Les terroristes de l’Occident reflèteraient la crise des banlieues et l’échec de l’intégration sociale. Sociologie approximative. S’il y a bien une croissance des inégalités et des marginalisations dans toute l’Europe, cela n’explique en rien la transformation de quelques petits malfrats ou parfois de techniciens supérieurs (la diversité des auteurs est avérée) en poseurs de bombes ou manieurs d’AK 47. Ces jeunes gens sont des brebis égarées, radeaux perdus dérivant au cœur du marasme idéologique qui affecte une certaine jeunesse dégoûtée du consumérisme, allant de psychopathes comme Brevik en Norvège aux frères Kouachi en France, et qui ne peut plus rêver de révolution, de monde nouveau, de lendemains qui chantent. Contrairement aux théories du complot (ou du Daesh omniprésent) les terroristes indigènes ne disposent généralement pas de réseaux vraiment structurés, au mieux de connivences ponctuelles, mais ce sont  des « loups » (plutôt des roquets) solitaires qui un jour décident de tromper leur ennui par quelques morts, dont la leur, et de sortir ainsi de l’anonymat, de tenir un pays en haleine, de mobiliser RAID et GIGN, de voir leurs photos d’identité agrandies sur les écrans, d’être reconnus et encensés par les medias djihadistes et de terminer en beauté une existence morose remplie de frustrations, avec l’intime espoir d’arriver au paradis.

Tout débat, toute image, toute minute d’antenne consacrés à un évènement terroriste est un succès pour les criminels car ces spots répétés encouragent de fait certains auditeurs désœuvrés (heureusement en nombre très réduit) à imiter ces courageux « héros » qui décapitent, font exploser des bombes dans les marchés, qui prennent et tuent des otages, tout en  faisant usage des dernières technologies occidentales pour alimenter leurs sites web.

La terreur-spectacle est également une aubaine pour les politiciens car sa dénonciation fait consensus (tous les leaders condamnent les attentats, évidemment) et son occupation des ondes relègue au second plan les problèmes économiques et sociaux, ceux qui fâchent et n’ont pas vraiment de solution...

Rêvons un peu. Imaginons que les médias (par un incroyable civisme, ou un devoir de non-expression déjà partiellement à l’œuvre puisque les photos de décapitation ne sont pas montrées mais décrites) cessent totalement et d’un commun accord de rapporter les attentats et tueries terroristes.
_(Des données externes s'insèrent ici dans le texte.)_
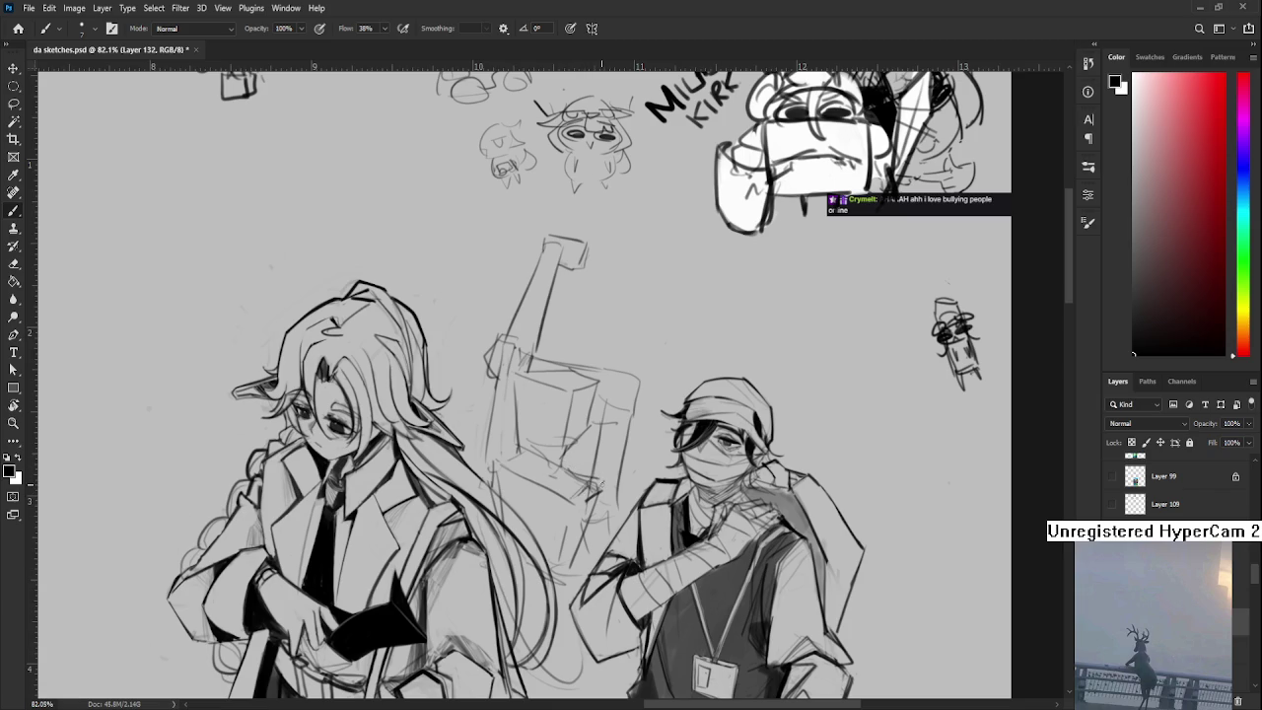
- Extend the box sketch's right edge downward
{"action": "scroll", "coordinate": [581, 483], "scroll_direction": "down", "scroll_amount": 1}
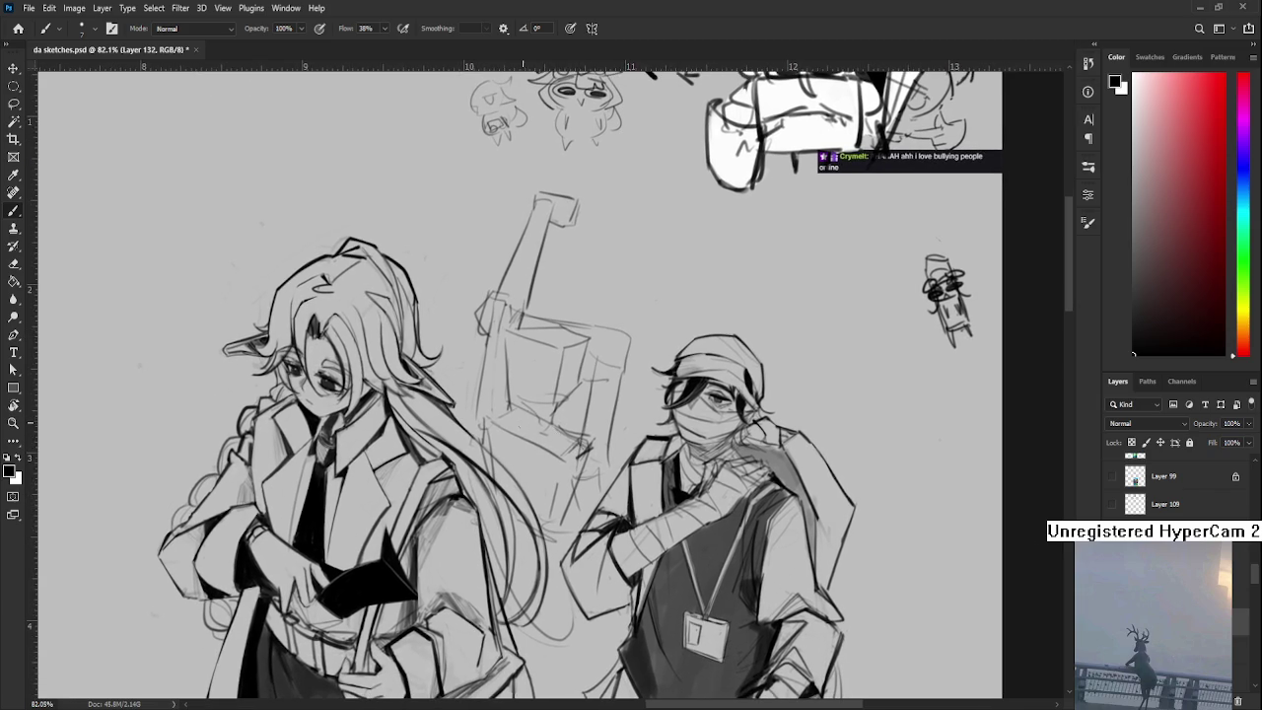
{"action": "left_click_drag", "start_coordinate": [549, 422], "coordinate": [525, 434]}
{"action": "left_click_drag", "start_coordinate": [528, 498], "coordinate": [522, 496]}
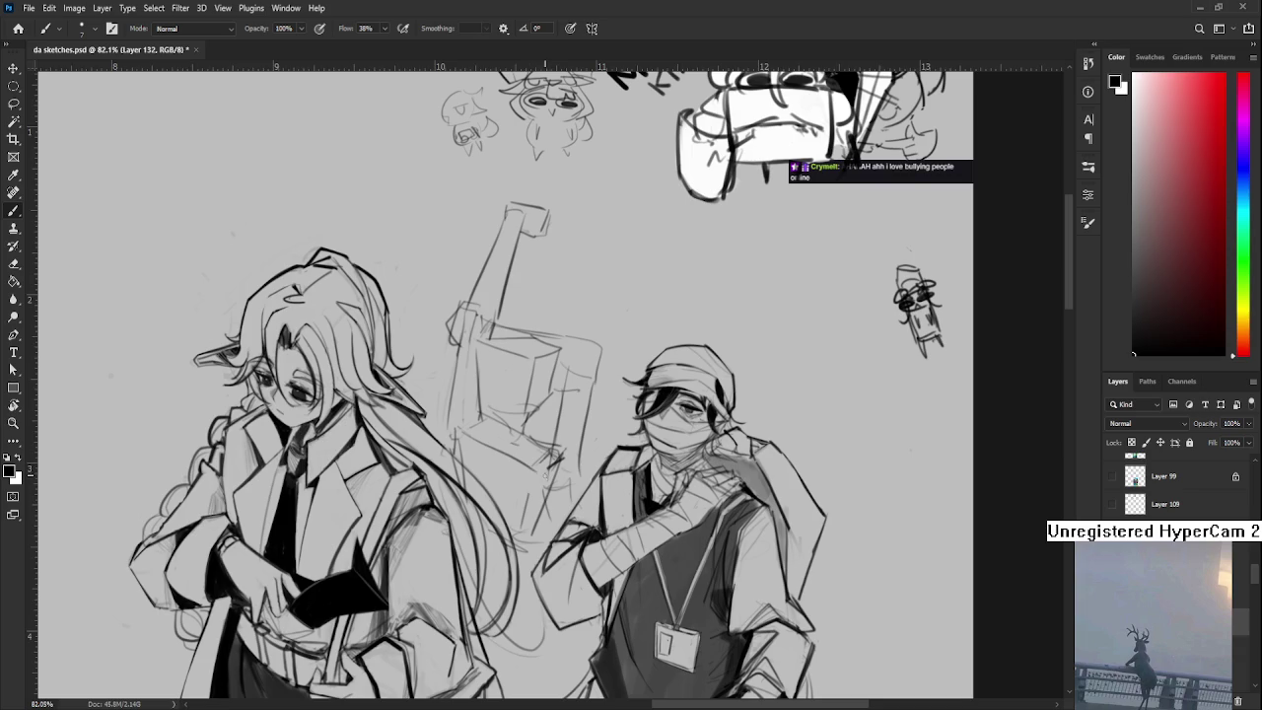
{"action": "left_click_drag", "start_coordinate": [544, 476], "coordinate": [540, 508]}
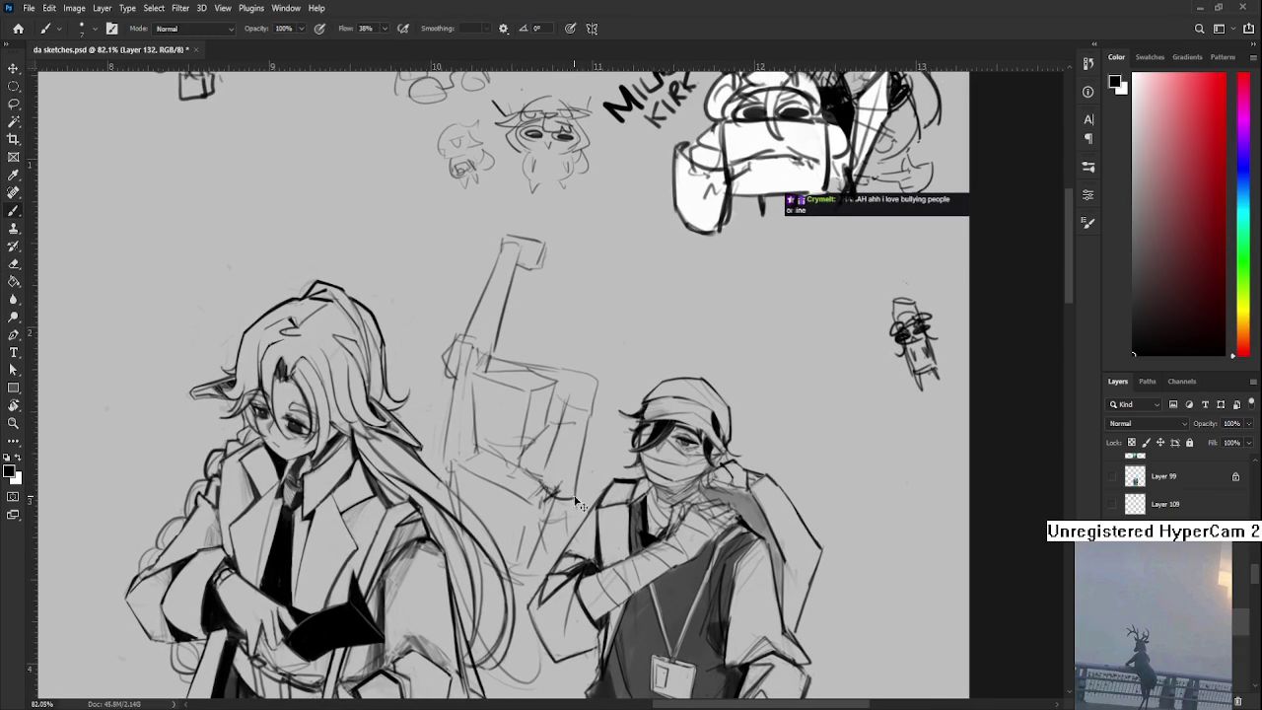
{"action": "left_click_drag", "start_coordinate": [599, 377], "coordinate": [576, 489]}
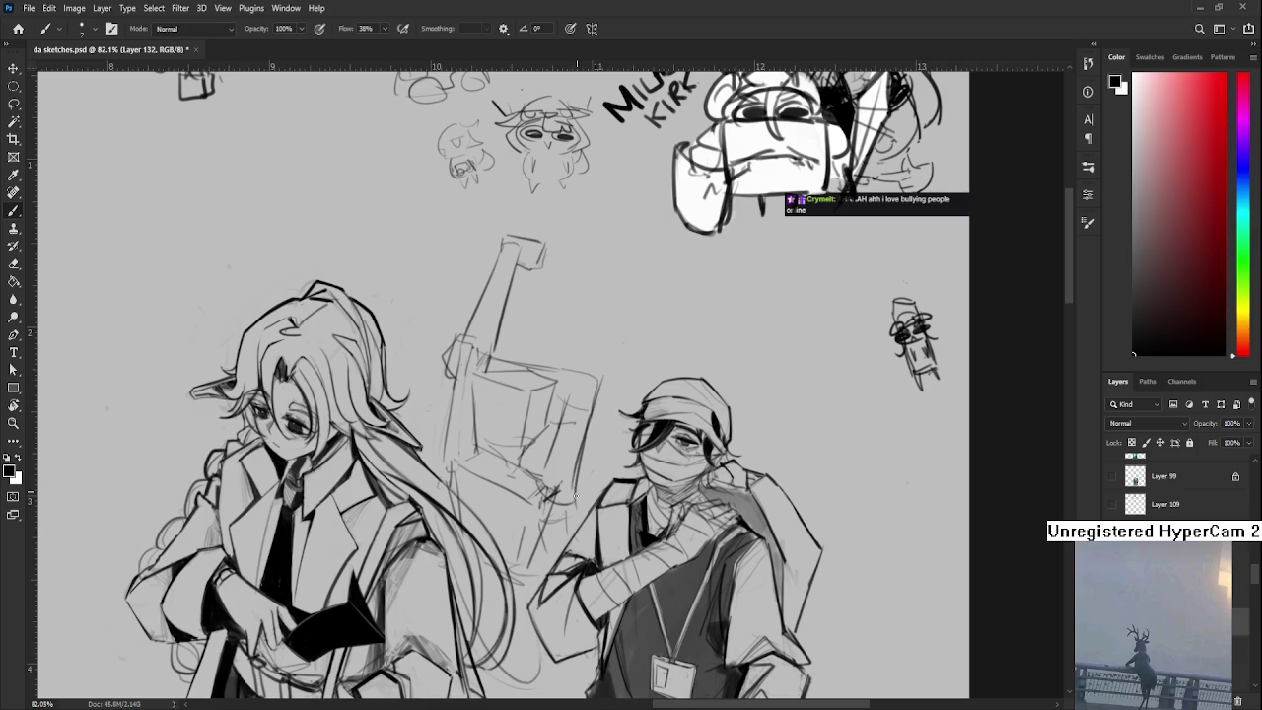
{"action": "scroll", "coordinate": [591, 422], "scroll_direction": "up", "scroll_amount": 1}
- Brush rough strokes along the bottom of the box sketch
{"action": "scroll", "coordinate": [596, 424], "scroll_direction": "down", "scroll_amount": 3}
Malheureux terroristes, salafistes et autres djihadistes. Sans toute cette publicité gratuite il en serait fini des effets d’imitation. Seuls les vrais psychopathes suivraient leurs faits d’armes macabres sur internet.  Le terrorisme ne survivrait pas. Mais l’audimat a besoin de sordide, d’horreur, de sang. Bien enfoncé dans son fauteuil, un verre à la main, le « beauf » de Cabu (Paix à son âme !) suit l’assaut comme il savoure un match de football. C’est cool, on peut frissonner à peu de frais, et en plus les méchants perdent à la fin. La société du spectacle à son apogée !

Les terroristes devraient remercier les occidentaux : la liberté de la presse est l’une de leurs meilleures alliées.[5]

 



[1] Deux exceptions assez comparables où un mouvement séparatiste essaie de s’appuyer sur un puissant voisin (jusqu’en 2009 l’Inde pour les Tigres Tamouls du nord du Sri Lanka, aujourd’hui la Russie pour les Ukrainiens du Sud-est)  pour « libérer » son territoire.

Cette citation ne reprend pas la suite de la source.